> GOAL:
In the passage about Wilkins and the album The 7th Hand, who produced the quartet's 2020 debut, Omega?

> TEXT PASSAGE:
At age 24, Wilkins already stands in the vanguard of contemporary jazz with his bandmates by his side: Kweku Sumbry on drums, Daryl Johns on bass and Micah Thomas on piano. He’s a singular composer and bandleader straddling worlds of style, accessible as Braxton Cook and intellectually omnivorous as Jason Moran – the piano polymath who served as Wilkins’ mentor while he studied at Julliard and navigated the New York scene from 2015 to 2019. Moran produced the quartet’s 2020 debut Omega, which reflected on the horrors of anti-Black violence and the possibility of hope, stressing the band’s elastic prowess. Now we find Wilkins tumbling through a whole kaleidoscope of new concepts on The 7th Hand in 2022.

He draws inspiration from dance, literature, Bible tales, painting, fashion, film, as well as musical traditions across time and oceans. First, see Cauleen Smith’s understated video for the opening movements, “Emanation/Don’t Break,” (below) featuring family, fishing, braiding, kite-flying, and lovable double-dutch. Second, work backwards to Wilkin’s “DRAFT BOARD ON BLACK FOOTWORK” because don’t break means don’t break the dance, keep the trance, prayers and dances overlapping. Note the stunning photos by Satchel Lee, Wilkins on the cover in the gloved hands of Lana Turner. Then, turn to the record.

Wilkins composed The 7th Hand over several years even before the Omega release, focusing “moments on the bandstand where I felt like I wasn’t the one in control.” If six hands represent the whole of human power, as in a story from Ezekiel he had studied, the seventh represents the added force of divine intervention. He explored spiritual practices that “center the drum and dance” in Africa’s diaspora, framing a “preparatory piece for my quartet to become vessels by the end.” The result is a thundering seven-movement suite that gradually gives the four total, unfiltered power, carrying them from thorough, lyrical compositions to complete freedom: the culminating “Lift,” a suite itself at twenty-six minutes, features only one written note.

> DATA EXTRACT:
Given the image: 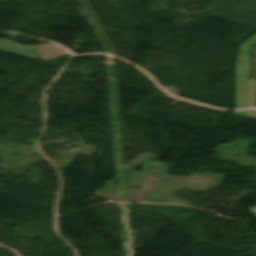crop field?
Instances as JSON below:
<instances>
[{"instance_id":"8a807250","label":"crop field","mask_w":256,"mask_h":256,"mask_svg":"<svg viewBox=\"0 0 256 256\" xmlns=\"http://www.w3.org/2000/svg\"><path fill=\"white\" fill-rule=\"evenodd\" d=\"M256 42V34L240 46L236 62V109L254 107L255 80L249 79V47Z\"/></svg>"},{"instance_id":"ac0d7876","label":"crop field","mask_w":256,"mask_h":256,"mask_svg":"<svg viewBox=\"0 0 256 256\" xmlns=\"http://www.w3.org/2000/svg\"><path fill=\"white\" fill-rule=\"evenodd\" d=\"M0 50L40 60H47L67 52L57 45L20 46L9 40H0Z\"/></svg>"},{"instance_id":"34b2d1b8","label":"crop field","mask_w":256,"mask_h":256,"mask_svg":"<svg viewBox=\"0 0 256 256\" xmlns=\"http://www.w3.org/2000/svg\"><path fill=\"white\" fill-rule=\"evenodd\" d=\"M246 117H256V111H245Z\"/></svg>"},{"instance_id":"412701ff","label":"crop field","mask_w":256,"mask_h":256,"mask_svg":"<svg viewBox=\"0 0 256 256\" xmlns=\"http://www.w3.org/2000/svg\"><path fill=\"white\" fill-rule=\"evenodd\" d=\"M235 113L244 116V111H242V112H235Z\"/></svg>"}]
</instances>
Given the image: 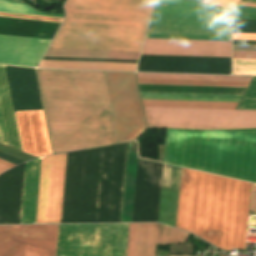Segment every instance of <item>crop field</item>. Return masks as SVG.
Listing matches in <instances>:
<instances>
[{"mask_svg":"<svg viewBox=\"0 0 256 256\" xmlns=\"http://www.w3.org/2000/svg\"><path fill=\"white\" fill-rule=\"evenodd\" d=\"M37 72L54 153L118 143L103 72Z\"/></svg>","mask_w":256,"mask_h":256,"instance_id":"1","label":"crop field"},{"mask_svg":"<svg viewBox=\"0 0 256 256\" xmlns=\"http://www.w3.org/2000/svg\"><path fill=\"white\" fill-rule=\"evenodd\" d=\"M251 183L182 168L176 227L245 250Z\"/></svg>","mask_w":256,"mask_h":256,"instance_id":"2","label":"crop field"},{"mask_svg":"<svg viewBox=\"0 0 256 256\" xmlns=\"http://www.w3.org/2000/svg\"><path fill=\"white\" fill-rule=\"evenodd\" d=\"M155 0H68L50 48L140 51Z\"/></svg>","mask_w":256,"mask_h":256,"instance_id":"3","label":"crop field"},{"mask_svg":"<svg viewBox=\"0 0 256 256\" xmlns=\"http://www.w3.org/2000/svg\"><path fill=\"white\" fill-rule=\"evenodd\" d=\"M164 162L256 182V130H167Z\"/></svg>","mask_w":256,"mask_h":256,"instance_id":"4","label":"crop field"},{"mask_svg":"<svg viewBox=\"0 0 256 256\" xmlns=\"http://www.w3.org/2000/svg\"><path fill=\"white\" fill-rule=\"evenodd\" d=\"M200 0H156L146 38L231 40V11Z\"/></svg>","mask_w":256,"mask_h":256,"instance_id":"5","label":"crop field"},{"mask_svg":"<svg viewBox=\"0 0 256 256\" xmlns=\"http://www.w3.org/2000/svg\"><path fill=\"white\" fill-rule=\"evenodd\" d=\"M141 55L231 57V41L146 39ZM141 56L137 71L231 74V58Z\"/></svg>","mask_w":256,"mask_h":256,"instance_id":"6","label":"crop field"},{"mask_svg":"<svg viewBox=\"0 0 256 256\" xmlns=\"http://www.w3.org/2000/svg\"><path fill=\"white\" fill-rule=\"evenodd\" d=\"M101 152L67 153L61 223L95 222Z\"/></svg>","mask_w":256,"mask_h":256,"instance_id":"7","label":"crop field"},{"mask_svg":"<svg viewBox=\"0 0 256 256\" xmlns=\"http://www.w3.org/2000/svg\"><path fill=\"white\" fill-rule=\"evenodd\" d=\"M15 111L43 110L34 69L5 66ZM22 149L52 154L43 111L15 112Z\"/></svg>","mask_w":256,"mask_h":256,"instance_id":"8","label":"crop field"},{"mask_svg":"<svg viewBox=\"0 0 256 256\" xmlns=\"http://www.w3.org/2000/svg\"><path fill=\"white\" fill-rule=\"evenodd\" d=\"M58 25L56 22L0 17V34L52 39ZM6 35H0V64L36 67L50 42Z\"/></svg>","mask_w":256,"mask_h":256,"instance_id":"9","label":"crop field"},{"mask_svg":"<svg viewBox=\"0 0 256 256\" xmlns=\"http://www.w3.org/2000/svg\"><path fill=\"white\" fill-rule=\"evenodd\" d=\"M128 224L59 225L56 256H125Z\"/></svg>","mask_w":256,"mask_h":256,"instance_id":"10","label":"crop field"},{"mask_svg":"<svg viewBox=\"0 0 256 256\" xmlns=\"http://www.w3.org/2000/svg\"><path fill=\"white\" fill-rule=\"evenodd\" d=\"M149 127L256 128V111L144 107Z\"/></svg>","mask_w":256,"mask_h":256,"instance_id":"11","label":"crop field"},{"mask_svg":"<svg viewBox=\"0 0 256 256\" xmlns=\"http://www.w3.org/2000/svg\"><path fill=\"white\" fill-rule=\"evenodd\" d=\"M118 141L135 139L145 129V121L134 73L104 72Z\"/></svg>","mask_w":256,"mask_h":256,"instance_id":"12","label":"crop field"},{"mask_svg":"<svg viewBox=\"0 0 256 256\" xmlns=\"http://www.w3.org/2000/svg\"><path fill=\"white\" fill-rule=\"evenodd\" d=\"M125 148L103 147L96 222H119Z\"/></svg>","mask_w":256,"mask_h":256,"instance_id":"13","label":"crop field"},{"mask_svg":"<svg viewBox=\"0 0 256 256\" xmlns=\"http://www.w3.org/2000/svg\"><path fill=\"white\" fill-rule=\"evenodd\" d=\"M25 225L0 226V256H22ZM58 225H26L23 256H55Z\"/></svg>","mask_w":256,"mask_h":256,"instance_id":"14","label":"crop field"},{"mask_svg":"<svg viewBox=\"0 0 256 256\" xmlns=\"http://www.w3.org/2000/svg\"><path fill=\"white\" fill-rule=\"evenodd\" d=\"M66 153L42 157L36 223H60Z\"/></svg>","mask_w":256,"mask_h":256,"instance_id":"15","label":"crop field"},{"mask_svg":"<svg viewBox=\"0 0 256 256\" xmlns=\"http://www.w3.org/2000/svg\"><path fill=\"white\" fill-rule=\"evenodd\" d=\"M162 168L138 159L132 222H157Z\"/></svg>","mask_w":256,"mask_h":256,"instance_id":"16","label":"crop field"},{"mask_svg":"<svg viewBox=\"0 0 256 256\" xmlns=\"http://www.w3.org/2000/svg\"><path fill=\"white\" fill-rule=\"evenodd\" d=\"M25 163L0 175V224L20 223Z\"/></svg>","mask_w":256,"mask_h":256,"instance_id":"17","label":"crop field"},{"mask_svg":"<svg viewBox=\"0 0 256 256\" xmlns=\"http://www.w3.org/2000/svg\"><path fill=\"white\" fill-rule=\"evenodd\" d=\"M187 236L188 233L161 224H138L135 256H154L155 242L184 243Z\"/></svg>","mask_w":256,"mask_h":256,"instance_id":"18","label":"crop field"},{"mask_svg":"<svg viewBox=\"0 0 256 256\" xmlns=\"http://www.w3.org/2000/svg\"><path fill=\"white\" fill-rule=\"evenodd\" d=\"M181 168L164 164L158 222L175 227Z\"/></svg>","mask_w":256,"mask_h":256,"instance_id":"19","label":"crop field"},{"mask_svg":"<svg viewBox=\"0 0 256 256\" xmlns=\"http://www.w3.org/2000/svg\"><path fill=\"white\" fill-rule=\"evenodd\" d=\"M41 157L26 163L21 223H35Z\"/></svg>","mask_w":256,"mask_h":256,"instance_id":"20","label":"crop field"},{"mask_svg":"<svg viewBox=\"0 0 256 256\" xmlns=\"http://www.w3.org/2000/svg\"><path fill=\"white\" fill-rule=\"evenodd\" d=\"M0 110L8 145L22 151L4 66H0Z\"/></svg>","mask_w":256,"mask_h":256,"instance_id":"21","label":"crop field"},{"mask_svg":"<svg viewBox=\"0 0 256 256\" xmlns=\"http://www.w3.org/2000/svg\"><path fill=\"white\" fill-rule=\"evenodd\" d=\"M137 64L42 60L39 68L135 71Z\"/></svg>","mask_w":256,"mask_h":256,"instance_id":"22","label":"crop field"},{"mask_svg":"<svg viewBox=\"0 0 256 256\" xmlns=\"http://www.w3.org/2000/svg\"><path fill=\"white\" fill-rule=\"evenodd\" d=\"M140 52L48 49L45 56L138 60Z\"/></svg>","mask_w":256,"mask_h":256,"instance_id":"23","label":"crop field"},{"mask_svg":"<svg viewBox=\"0 0 256 256\" xmlns=\"http://www.w3.org/2000/svg\"><path fill=\"white\" fill-rule=\"evenodd\" d=\"M140 91L243 94L245 88L139 85Z\"/></svg>","mask_w":256,"mask_h":256,"instance_id":"24","label":"crop field"},{"mask_svg":"<svg viewBox=\"0 0 256 256\" xmlns=\"http://www.w3.org/2000/svg\"><path fill=\"white\" fill-rule=\"evenodd\" d=\"M139 84L247 87L249 82L138 78Z\"/></svg>","mask_w":256,"mask_h":256,"instance_id":"25","label":"crop field"},{"mask_svg":"<svg viewBox=\"0 0 256 256\" xmlns=\"http://www.w3.org/2000/svg\"><path fill=\"white\" fill-rule=\"evenodd\" d=\"M144 106L235 109L237 103L142 100Z\"/></svg>","mask_w":256,"mask_h":256,"instance_id":"26","label":"crop field"},{"mask_svg":"<svg viewBox=\"0 0 256 256\" xmlns=\"http://www.w3.org/2000/svg\"><path fill=\"white\" fill-rule=\"evenodd\" d=\"M138 77L250 81L252 77L137 73Z\"/></svg>","mask_w":256,"mask_h":256,"instance_id":"27","label":"crop field"},{"mask_svg":"<svg viewBox=\"0 0 256 256\" xmlns=\"http://www.w3.org/2000/svg\"><path fill=\"white\" fill-rule=\"evenodd\" d=\"M0 12L63 18V15L39 12L25 4H18V3L6 2L1 0H0Z\"/></svg>","mask_w":256,"mask_h":256,"instance_id":"28","label":"crop field"},{"mask_svg":"<svg viewBox=\"0 0 256 256\" xmlns=\"http://www.w3.org/2000/svg\"><path fill=\"white\" fill-rule=\"evenodd\" d=\"M141 96L240 99L242 95L140 92Z\"/></svg>","mask_w":256,"mask_h":256,"instance_id":"29","label":"crop field"},{"mask_svg":"<svg viewBox=\"0 0 256 256\" xmlns=\"http://www.w3.org/2000/svg\"><path fill=\"white\" fill-rule=\"evenodd\" d=\"M237 109L256 110V77L253 78Z\"/></svg>","mask_w":256,"mask_h":256,"instance_id":"30","label":"crop field"},{"mask_svg":"<svg viewBox=\"0 0 256 256\" xmlns=\"http://www.w3.org/2000/svg\"><path fill=\"white\" fill-rule=\"evenodd\" d=\"M233 74L256 75V60L233 59Z\"/></svg>","mask_w":256,"mask_h":256,"instance_id":"31","label":"crop field"},{"mask_svg":"<svg viewBox=\"0 0 256 256\" xmlns=\"http://www.w3.org/2000/svg\"><path fill=\"white\" fill-rule=\"evenodd\" d=\"M136 229H137V224H130L127 256H134Z\"/></svg>","mask_w":256,"mask_h":256,"instance_id":"32","label":"crop field"},{"mask_svg":"<svg viewBox=\"0 0 256 256\" xmlns=\"http://www.w3.org/2000/svg\"><path fill=\"white\" fill-rule=\"evenodd\" d=\"M0 152H3L5 154H8V155L13 156V157L18 158V159H21L23 161L33 159V157H31V156L25 155L23 153H20L18 151H15L13 149L7 148V147L2 146V145H0Z\"/></svg>","mask_w":256,"mask_h":256,"instance_id":"33","label":"crop field"},{"mask_svg":"<svg viewBox=\"0 0 256 256\" xmlns=\"http://www.w3.org/2000/svg\"><path fill=\"white\" fill-rule=\"evenodd\" d=\"M142 99H158V100H190V101H222V102H239V100L224 99H190V98H157V97H141Z\"/></svg>","mask_w":256,"mask_h":256,"instance_id":"34","label":"crop field"},{"mask_svg":"<svg viewBox=\"0 0 256 256\" xmlns=\"http://www.w3.org/2000/svg\"><path fill=\"white\" fill-rule=\"evenodd\" d=\"M0 16L27 18V19H36V20H46V21H56V22H61V20H62V19H58V18L28 16V15H18V14H8V13H0Z\"/></svg>","mask_w":256,"mask_h":256,"instance_id":"35","label":"crop field"},{"mask_svg":"<svg viewBox=\"0 0 256 256\" xmlns=\"http://www.w3.org/2000/svg\"><path fill=\"white\" fill-rule=\"evenodd\" d=\"M239 0H203L204 3L213 4L232 9Z\"/></svg>","mask_w":256,"mask_h":256,"instance_id":"36","label":"crop field"},{"mask_svg":"<svg viewBox=\"0 0 256 256\" xmlns=\"http://www.w3.org/2000/svg\"><path fill=\"white\" fill-rule=\"evenodd\" d=\"M233 14H250L256 15V8L236 6L233 9Z\"/></svg>","mask_w":256,"mask_h":256,"instance_id":"37","label":"crop field"},{"mask_svg":"<svg viewBox=\"0 0 256 256\" xmlns=\"http://www.w3.org/2000/svg\"><path fill=\"white\" fill-rule=\"evenodd\" d=\"M233 58H249V59H256V52H249V51H233Z\"/></svg>","mask_w":256,"mask_h":256,"instance_id":"38","label":"crop field"},{"mask_svg":"<svg viewBox=\"0 0 256 256\" xmlns=\"http://www.w3.org/2000/svg\"><path fill=\"white\" fill-rule=\"evenodd\" d=\"M250 210L256 211V184L252 183Z\"/></svg>","mask_w":256,"mask_h":256,"instance_id":"39","label":"crop field"},{"mask_svg":"<svg viewBox=\"0 0 256 256\" xmlns=\"http://www.w3.org/2000/svg\"><path fill=\"white\" fill-rule=\"evenodd\" d=\"M233 39H250V40H256V34L233 33Z\"/></svg>","mask_w":256,"mask_h":256,"instance_id":"40","label":"crop field"},{"mask_svg":"<svg viewBox=\"0 0 256 256\" xmlns=\"http://www.w3.org/2000/svg\"><path fill=\"white\" fill-rule=\"evenodd\" d=\"M233 50H249V51H256V46H250V45H233Z\"/></svg>","mask_w":256,"mask_h":256,"instance_id":"41","label":"crop field"},{"mask_svg":"<svg viewBox=\"0 0 256 256\" xmlns=\"http://www.w3.org/2000/svg\"><path fill=\"white\" fill-rule=\"evenodd\" d=\"M0 142L7 145L1 115H0Z\"/></svg>","mask_w":256,"mask_h":256,"instance_id":"42","label":"crop field"},{"mask_svg":"<svg viewBox=\"0 0 256 256\" xmlns=\"http://www.w3.org/2000/svg\"><path fill=\"white\" fill-rule=\"evenodd\" d=\"M233 19H250V20H256V16H250V15H233Z\"/></svg>","mask_w":256,"mask_h":256,"instance_id":"43","label":"crop field"},{"mask_svg":"<svg viewBox=\"0 0 256 256\" xmlns=\"http://www.w3.org/2000/svg\"><path fill=\"white\" fill-rule=\"evenodd\" d=\"M238 5L256 7V3L240 1Z\"/></svg>","mask_w":256,"mask_h":256,"instance_id":"44","label":"crop field"},{"mask_svg":"<svg viewBox=\"0 0 256 256\" xmlns=\"http://www.w3.org/2000/svg\"><path fill=\"white\" fill-rule=\"evenodd\" d=\"M10 167H8V166H5V165H2V164H0V173H2L3 171H5V170H7V169H9Z\"/></svg>","mask_w":256,"mask_h":256,"instance_id":"45","label":"crop field"},{"mask_svg":"<svg viewBox=\"0 0 256 256\" xmlns=\"http://www.w3.org/2000/svg\"><path fill=\"white\" fill-rule=\"evenodd\" d=\"M0 163L5 164V165H8V166H10V167L15 166V165L10 164V163H8V162H5V161H3V160H0Z\"/></svg>","mask_w":256,"mask_h":256,"instance_id":"46","label":"crop field"},{"mask_svg":"<svg viewBox=\"0 0 256 256\" xmlns=\"http://www.w3.org/2000/svg\"><path fill=\"white\" fill-rule=\"evenodd\" d=\"M244 1H252V2H256V0H244Z\"/></svg>","mask_w":256,"mask_h":256,"instance_id":"47","label":"crop field"},{"mask_svg":"<svg viewBox=\"0 0 256 256\" xmlns=\"http://www.w3.org/2000/svg\"><path fill=\"white\" fill-rule=\"evenodd\" d=\"M128 146H129V143H128ZM129 149H131V142H130V146H129Z\"/></svg>","mask_w":256,"mask_h":256,"instance_id":"48","label":"crop field"},{"mask_svg":"<svg viewBox=\"0 0 256 256\" xmlns=\"http://www.w3.org/2000/svg\"><path fill=\"white\" fill-rule=\"evenodd\" d=\"M13 1H21V2H23L22 0H13Z\"/></svg>","mask_w":256,"mask_h":256,"instance_id":"49","label":"crop field"}]
</instances>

> EXERCISE OUTPUT:
Jason Moran